Billed comedy drama, which makes it sound like Cold Feet, it's about three people who work as paramedics and it's as dark as it gets, with humour that you imagine gets them through the awful mess that they work in the driving force. It's sweary, fun, sexy and bizarre. If we're splitting hairs, Gary Bellamy's performance is so understated it barely feels like he's there and Kayvan Novak still feels like he could be the best comic actor of his generation, if he just got on with it (stop dicking about with Facejacker Novak). But these are quibbles so minor, they're barely little quibblets. Just watch it.

TV Bite, 27th June 2011

Sirens: Is it worth taking yet another trip to A&E?

Channel 4's new hospital comedy shows promise - but do we need any more programmes set in medical surroundings?

Sian Rowe, The Guardian, 27th June 2011

Radio Times review

I love black comedies. The bleaker and the more tasteless, the better. The Thick of It, Pulling, Getting On, Nurse Jackie. So Sirens, a "comedy drama" based on real-life paramedic Tom Reynolds's blog, looked alluring.

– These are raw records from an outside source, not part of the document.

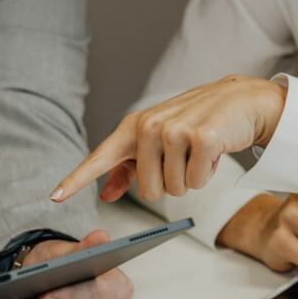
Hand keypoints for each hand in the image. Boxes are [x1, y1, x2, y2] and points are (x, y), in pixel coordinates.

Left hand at [51, 75, 285, 203]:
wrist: (242, 101)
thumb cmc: (197, 123)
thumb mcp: (158, 140)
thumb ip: (129, 167)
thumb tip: (106, 194)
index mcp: (133, 128)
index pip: (99, 159)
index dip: (76, 180)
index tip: (54, 196)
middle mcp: (148, 128)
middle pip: (149, 192)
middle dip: (171, 183)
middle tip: (184, 158)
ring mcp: (174, 132)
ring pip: (174, 190)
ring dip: (191, 177)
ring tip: (198, 151)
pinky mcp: (201, 139)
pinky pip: (197, 182)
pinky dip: (208, 174)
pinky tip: (213, 151)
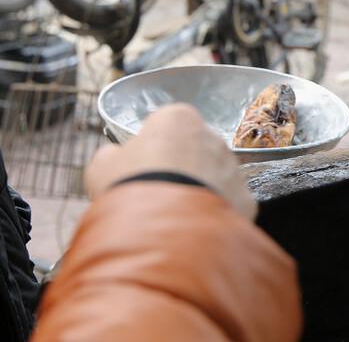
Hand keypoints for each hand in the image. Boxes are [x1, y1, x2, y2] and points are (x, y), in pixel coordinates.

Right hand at [85, 104, 256, 220]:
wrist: (162, 229)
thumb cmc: (129, 188)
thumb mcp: (102, 167)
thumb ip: (113, 155)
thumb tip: (115, 156)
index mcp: (178, 119)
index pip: (168, 126)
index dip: (153, 148)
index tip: (143, 169)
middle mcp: (213, 137)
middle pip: (196, 150)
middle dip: (182, 169)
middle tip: (159, 195)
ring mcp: (233, 168)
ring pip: (216, 177)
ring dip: (200, 191)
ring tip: (176, 216)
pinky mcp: (246, 199)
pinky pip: (229, 204)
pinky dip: (216, 215)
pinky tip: (196, 229)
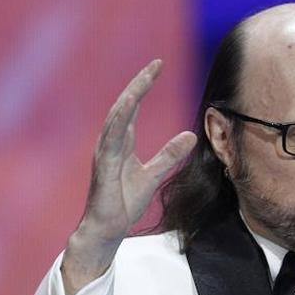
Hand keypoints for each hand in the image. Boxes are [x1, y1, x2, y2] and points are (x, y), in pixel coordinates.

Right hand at [63, 59, 196, 294]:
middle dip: (139, 83)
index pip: (132, 108)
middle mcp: (110, 143)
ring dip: (130, 96)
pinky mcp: (103, 166)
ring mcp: (104, 153)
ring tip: (144, 78)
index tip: (158, 67)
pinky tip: (127, 106)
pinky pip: (110, 138)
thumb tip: (191, 135)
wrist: (106, 230)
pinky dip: (119, 120)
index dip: (144, 86)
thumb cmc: (123, 204)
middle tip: (156, 64)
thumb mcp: (154, 176)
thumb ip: (169, 156)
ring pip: (116, 117)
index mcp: (121, 143)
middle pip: (124, 105)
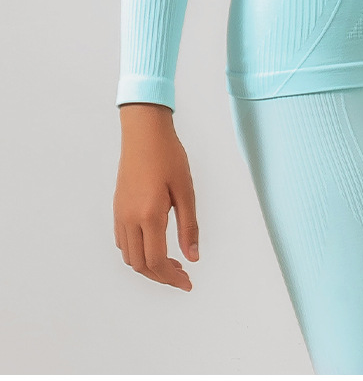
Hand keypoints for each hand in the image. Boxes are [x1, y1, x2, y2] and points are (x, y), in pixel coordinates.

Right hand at [113, 103, 199, 289]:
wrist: (144, 132)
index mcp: (148, 216)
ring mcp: (120, 214)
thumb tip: (193, 257)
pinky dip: (137, 253)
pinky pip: (123, 242)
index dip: (172, 278)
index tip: (188, 283)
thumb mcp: (185, 190)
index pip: (157, 261)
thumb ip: (189, 226)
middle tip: (182, 276)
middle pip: (140, 265)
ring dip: (148, 266)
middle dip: (161, 276)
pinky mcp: (117, 208)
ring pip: (129, 256)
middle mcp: (129, 219)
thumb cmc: (168, 156)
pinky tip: (154, 245)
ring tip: (171, 262)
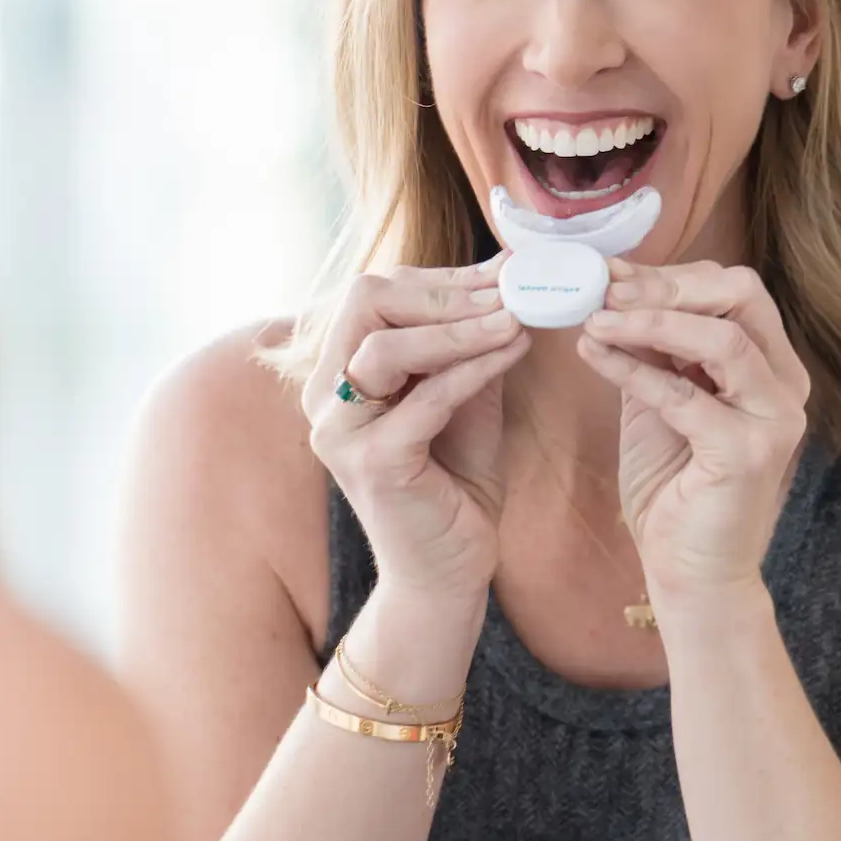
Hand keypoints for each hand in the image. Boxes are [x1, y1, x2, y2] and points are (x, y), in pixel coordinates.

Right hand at [303, 251, 528, 603]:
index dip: (440, 277)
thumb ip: (471, 342)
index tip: (501, 270)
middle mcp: (324, 396)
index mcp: (338, 371)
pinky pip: (424, 400)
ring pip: (385, 348)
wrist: (449, 569)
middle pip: (363, 303)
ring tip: (516, 317)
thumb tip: (505, 279)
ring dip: (458, 326)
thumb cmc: (455, 480)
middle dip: (442, 291)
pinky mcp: (372, 465)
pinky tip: (514, 351)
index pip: (374, 294)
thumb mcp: (465, 395)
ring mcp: (341, 431)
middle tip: (508, 290)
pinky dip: (473, 369)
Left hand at [576, 258, 810, 599]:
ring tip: (595, 317)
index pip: (734, 290)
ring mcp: (775, 418)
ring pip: (723, 339)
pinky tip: (593, 354)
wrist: (689, 570)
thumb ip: (651, 347)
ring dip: (650, 321)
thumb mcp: (658, 397)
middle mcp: (785, 384)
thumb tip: (615, 289)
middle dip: (668, 285)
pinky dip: (634, 369)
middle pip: (742, 297)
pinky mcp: (749, 453)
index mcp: (770, 364)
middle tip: (607, 289)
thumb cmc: (674, 484)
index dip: (671, 274)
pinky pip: (685, 395)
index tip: (611, 273)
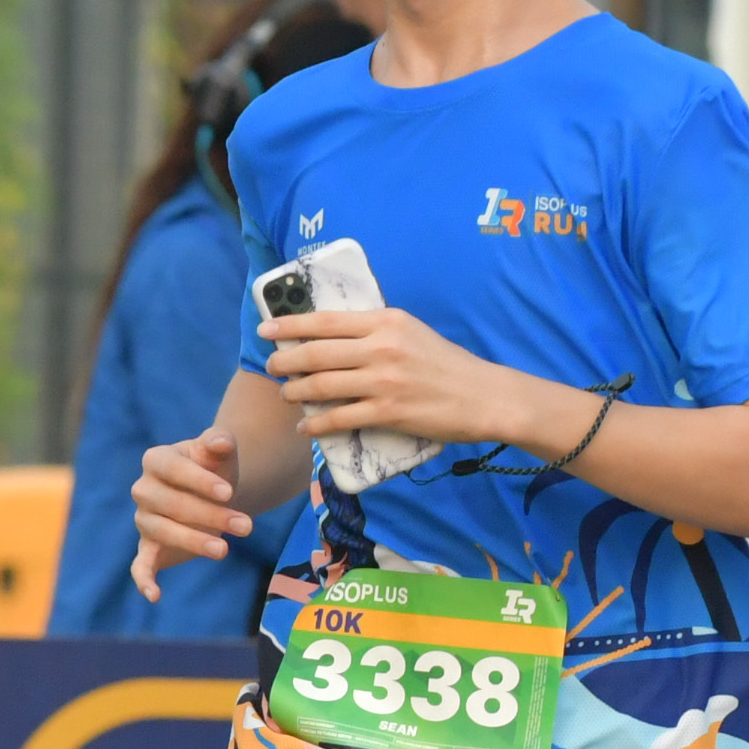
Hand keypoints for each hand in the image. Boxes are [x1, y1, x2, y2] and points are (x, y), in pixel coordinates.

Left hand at [259, 302, 525, 447]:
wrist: (482, 396)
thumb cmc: (446, 364)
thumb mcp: (411, 332)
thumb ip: (375, 332)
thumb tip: (333, 337)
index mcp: (386, 321)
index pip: (326, 321)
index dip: (290, 324)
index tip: (266, 328)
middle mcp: (381, 347)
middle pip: (316, 353)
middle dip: (285, 360)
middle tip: (272, 366)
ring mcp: (383, 381)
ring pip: (322, 386)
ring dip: (295, 392)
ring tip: (286, 395)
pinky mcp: (388, 412)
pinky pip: (339, 419)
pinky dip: (316, 424)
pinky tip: (306, 427)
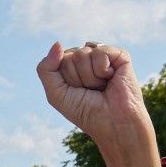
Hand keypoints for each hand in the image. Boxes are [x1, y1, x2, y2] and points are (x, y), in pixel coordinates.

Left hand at [36, 42, 159, 166]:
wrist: (113, 123)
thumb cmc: (85, 111)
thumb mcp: (55, 93)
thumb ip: (46, 68)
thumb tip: (57, 43)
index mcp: (70, 65)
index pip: (57, 60)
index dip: (65, 80)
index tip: (76, 92)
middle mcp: (86, 57)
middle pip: (69, 56)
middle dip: (77, 78)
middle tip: (91, 91)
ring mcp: (103, 55)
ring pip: (82, 54)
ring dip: (90, 77)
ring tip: (101, 87)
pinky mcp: (119, 55)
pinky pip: (100, 52)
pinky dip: (102, 70)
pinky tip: (111, 79)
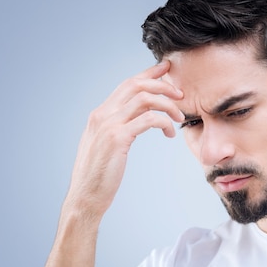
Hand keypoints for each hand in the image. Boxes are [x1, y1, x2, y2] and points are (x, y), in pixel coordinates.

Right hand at [65, 61, 183, 218]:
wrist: (85, 197)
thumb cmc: (99, 176)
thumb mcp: (106, 146)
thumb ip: (118, 129)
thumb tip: (135, 122)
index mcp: (100, 114)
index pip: (127, 84)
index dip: (148, 73)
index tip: (165, 68)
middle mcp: (102, 114)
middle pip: (136, 84)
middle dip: (162, 84)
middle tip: (181, 94)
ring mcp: (108, 125)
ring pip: (145, 98)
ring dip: (167, 104)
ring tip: (179, 118)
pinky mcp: (117, 138)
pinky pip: (148, 119)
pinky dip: (164, 123)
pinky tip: (169, 134)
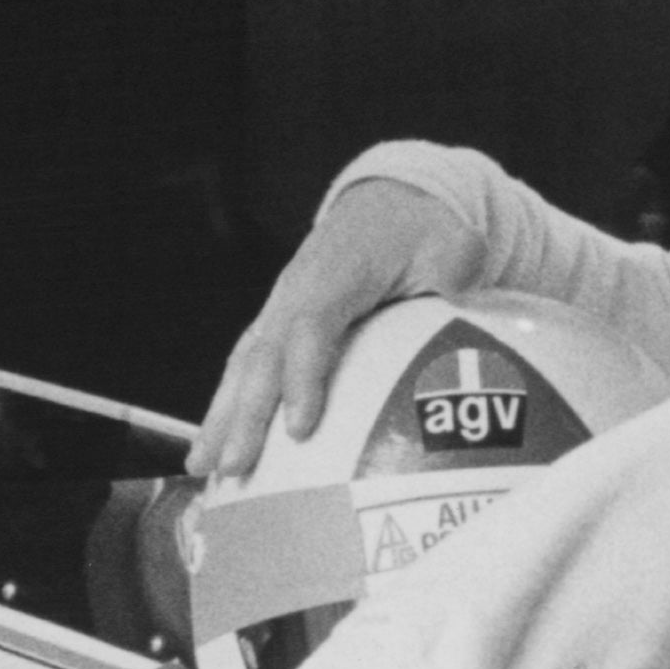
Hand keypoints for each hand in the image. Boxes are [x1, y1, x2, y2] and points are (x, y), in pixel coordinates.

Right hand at [199, 175, 483, 474]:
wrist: (396, 200)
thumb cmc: (429, 231)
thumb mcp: (453, 248)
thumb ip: (454, 286)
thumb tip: (468, 340)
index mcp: (337, 271)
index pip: (312, 327)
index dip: (303, 378)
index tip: (299, 429)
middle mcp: (296, 290)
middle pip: (263, 356)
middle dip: (243, 415)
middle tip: (231, 468)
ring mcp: (281, 305)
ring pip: (243, 364)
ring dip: (220, 416)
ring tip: (202, 467)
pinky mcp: (278, 321)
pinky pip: (246, 365)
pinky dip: (227, 405)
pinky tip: (216, 444)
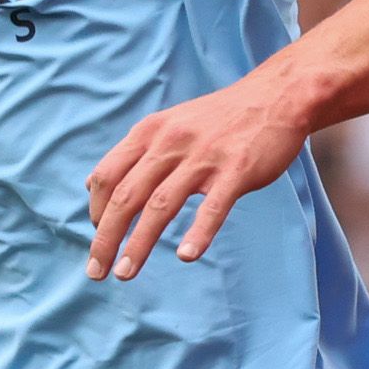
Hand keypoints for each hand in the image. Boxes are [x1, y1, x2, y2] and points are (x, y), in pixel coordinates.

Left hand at [83, 66, 314, 281]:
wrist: (276, 96)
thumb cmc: (219, 118)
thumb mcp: (168, 124)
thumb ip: (133, 154)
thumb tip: (92, 186)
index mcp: (150, 132)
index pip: (108, 176)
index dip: (97, 211)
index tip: (99, 239)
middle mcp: (171, 143)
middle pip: (127, 196)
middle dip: (106, 238)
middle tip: (96, 272)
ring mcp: (204, 156)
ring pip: (161, 205)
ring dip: (139, 243)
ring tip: (126, 273)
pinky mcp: (237, 169)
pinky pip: (213, 206)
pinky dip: (199, 232)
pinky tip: (187, 256)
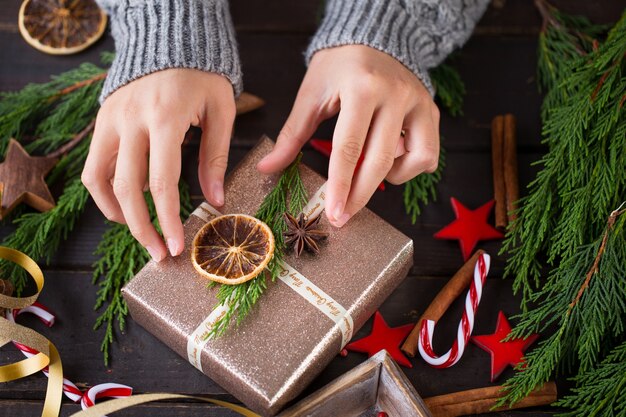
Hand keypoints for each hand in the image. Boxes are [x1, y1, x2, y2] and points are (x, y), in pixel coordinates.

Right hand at [82, 69, 235, 261]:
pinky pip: (92, 166)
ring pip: (98, 180)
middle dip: (143, 229)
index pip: (163, 183)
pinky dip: (104, 193)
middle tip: (159, 254)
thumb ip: (216, 158)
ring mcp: (110, 120)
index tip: (177, 247)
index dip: (169, 220)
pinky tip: (125, 207)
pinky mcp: (102, 121)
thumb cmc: (203, 76)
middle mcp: (131, 120)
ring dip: (117, 214)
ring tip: (141, 233)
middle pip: (127, 188)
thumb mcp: (221, 112)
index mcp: (165, 118)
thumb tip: (216, 201)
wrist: (171, 39)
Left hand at [257, 45, 439, 226]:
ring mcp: (418, 103)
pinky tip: (390, 160)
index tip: (332, 213)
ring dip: (388, 179)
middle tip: (343, 217)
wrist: (372, 39)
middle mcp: (395, 95)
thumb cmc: (337, 68)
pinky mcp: (431, 111)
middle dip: (359, 196)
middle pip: (380, 161)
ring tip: (367, 172)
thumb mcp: (311, 95)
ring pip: (413, 160)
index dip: (340, 185)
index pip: (349, 148)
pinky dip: (409, 168)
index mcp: (361, 88)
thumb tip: (267, 168)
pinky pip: (429, 154)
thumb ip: (292, 135)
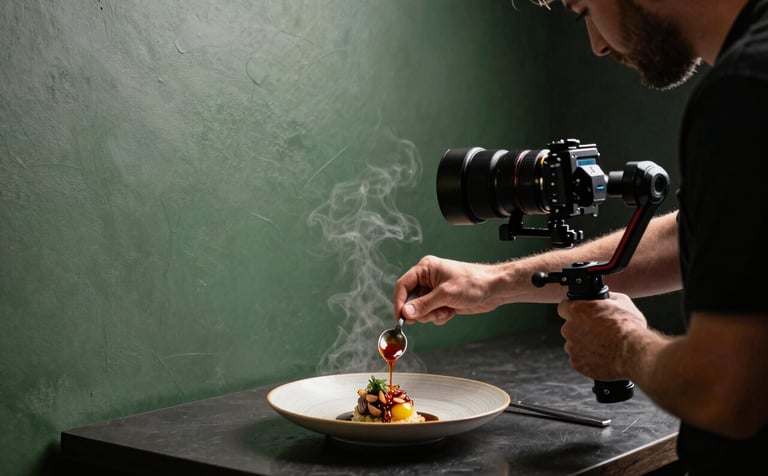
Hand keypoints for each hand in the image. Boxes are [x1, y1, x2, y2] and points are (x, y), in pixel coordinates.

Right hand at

Bring on the gallows humour!

It turns out to be a queasy mixture of sentimentality and sexism, spattered with the kind of knuckle-dragging gags last seen in Confessions of a Window Cleaner.

Example: a sexy gas-meter reader has to reach for her ID, which just happens to be tucked in her inside pocket, right near her ample, exposed cleavage. Come on, that kind of thing was dated in 1973.

I have no idea who Sirens, which follows three young male paramedics, is aimed at. Definitely not teens; they don't have the patience. Young men? Maybe; there are gags about erections and masturbation, and the weariest, most aged visual "joke" about a certain sex act that is so spent it's a museum piece.

But then maybe it's aimed at old men. Or tree frogs. Or Pekinese dogs. Who knows? But it should be better. It should be funnier. It should be sharper. It's unforgivable.

Alison Graham, Radio Times, 27th June 2011

Sirens looked promising on paper. Based on Tom Reynolds's popular blog, Random Acts of Reality, which wryly chronicled his time as an emergency response technician in the London Ambulance service, it stars three decent young actors - Rhys Thomas (from Bellamy's People), Kayvan Novak (Chris Morris's film Four Lions) and Richard Madden (Game of Thrones) - as cynical, laddish paramedics striving to treat their often harrowing work as just another day at the office. Unfortunately, it turns out to be one of those comedy-dramas that is neither funny nor dramatic. It combines Green Wing's irritating air of unreality with Skins's desperation to appear edgy, meaning that the banter just doesn't ring true, while the tediously frequent sexual encounters are even less believable.